18

I'm looking to extract the year from a string. This always comes after an 'X' and before "." then a string of other characters.

Using stringr's str_extract I'm trying the following:

year = str_extract(string = 'X2015.XML.Outgoing.pounds..millions.'
                 , pattern = 'X(\\d{4})\\.')

I thought the brackets would define the capture group, returning 2015, but I actually get the complete match X2015.

Am I doing this correctly? Why am i not trimming "X" and "."?

Ronak Shah
  • 377,200
  • 20
  • 156
  • 213
Preston
  • 7,399
  • 8
  • 54
  • 84

3 Answers3

27

The capture group is irrelevant in this case.

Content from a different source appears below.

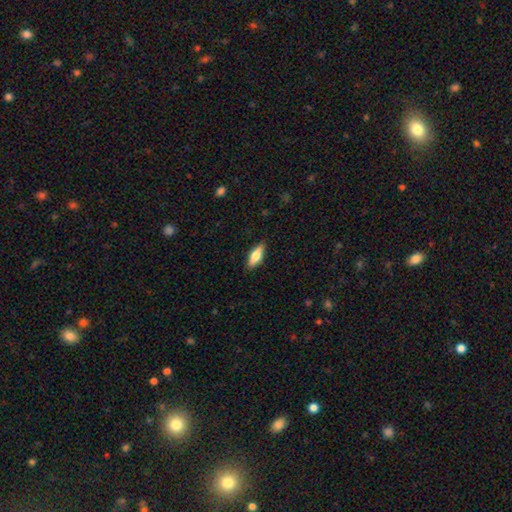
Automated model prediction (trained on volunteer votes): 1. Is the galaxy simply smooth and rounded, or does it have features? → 63% smooth, 31% featured or disk, 6% star or artifact.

The function str_extract will return the whole match including characters before and after the capture group.

You have to work with lookbehind and lookahead instead. Their length is zero.

library(stringr)
str_extract(string = 'X2015.XML.Outgoing.pounds..millions.',
            pattern = '(?<=X)\\d{4}(?=\\.)')
# [1] "2015"

This regex matches four consecutive digits that are preceded by an X and followed by a ..

Sven Hohenstein
  • 80,497
  • 17
  • 145
  • 168
10

I believe the most idiomatic way is to use str_match:

str_match(string = 'X2015.XML.Outgoing.pounds..millions.',
          pattern = 'X(\\d{4})\\.')

Which returns the complete match followed by capture groups:

     [,1]     [,2]  
[1,] "X2015." "2015"

As such the following will do the trick:

str_match(string = 'X2015.XML.Outgoing.pounds..millions.',
          pattern = 'X(\\d{4})\\.')[2]
Sam De Meyer
  • 2,031
  • 1
  • 25
  • 32
8

Alternatively, you can use gsub:

string = 'X2015.XML.Outgoing.pounds..millions.'

gsub("X(\\d{4})\\..*", "\\1", string)
# [1] "2015"

or str_replace from stringr:

library(stringr)
str_replace(string, "X(\\d{4})\\..*", "\\1")
# [1] "2015"
acylam
  • 18,231
  • 5
  • 36
  • 45